After I put the color clothes in Dryer No. 13 and the whites in Dryer No. 14, I struck up a conversation with Mary Ann, the co-manager of the Laundromat, who was folding clothes for a customer who had dropped off his laundry, not only because he didn’t have time to do it, but also because – and this was the main reason – he didn’t know how to do it.
"Some men are completely helpless," said Mary Ann, a friendly, witty, middle-age woman who declined to give her last name but who did say that she has one husband, four sons and a daughter.

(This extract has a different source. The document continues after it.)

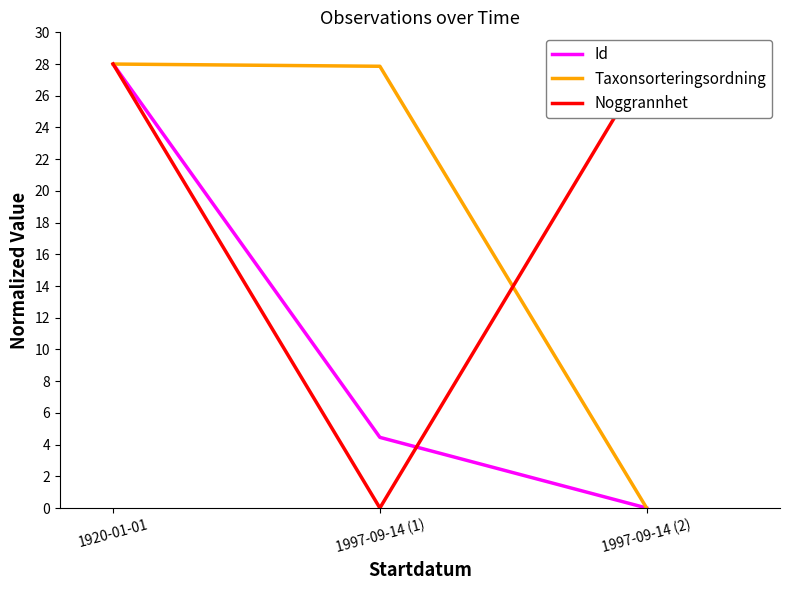

Which series has the widest spread of values?

Id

"I do laundry for all of them," said Mary Ann, who performs the same service for many of her customers. "At least they pay me. My husband and kids don’t," said Mary Ann, adding that men aren’t the only ones who need help. "I do laundry for wives and college students, too," she said. "Girls in college don’t do their laundry because they’re princesses."
The most extreme example was a student whose mother went to the Laundromat for her every week, then drove five hours to return the clean clothes to her daughter at college and pick up the next load of dirty laundry. "I told this mother that she was out of her mind," Mary Ann recalled. "I asked her to give me her daughter’s name because I wanted to make sure that none of my sons ever marries her."
Then there were two guys who came into the Laundromat so they could have cocktails. "They would sit in the back and mix drinks," Mary Ann said. "They drank vodka and Hawaiian Punch. I told them they couldn’t stay here unless they had clothes to wash, so the next time they came in with vodka, Hawaiian Punch and a basket of laundry. At least these guys were clean."
The biggest problem Mary Ann has encountered at the Laundromat is what she calls the Mystery of the Missing Sock. It’s a subject that was made famous about 40 years ago by Erma Bombeck, but it still, according to Mary Ann, is baffling. "No one knows where the mates go," she said. "A lot of my customers claim the dryers eat them, but I am not taking responsibility."
When my clothes were dry, Mary Ann gave me a lesson in folding, which she said is the hardest part of doing laundry. "Underwear is the worst for most people," she said. As for socks, or at least those that are still in pairs, "Don’t put the top of one inside the top of the other because you’ll wear out the elastic," advised Mary Ann, who sent me on my way with a big smile and a basket and a bag full of perfectly folded clothes.
My wife was impressed, although I admitted that I had some help. Still, she won’t mind if this time, I air the family’s clean laundry.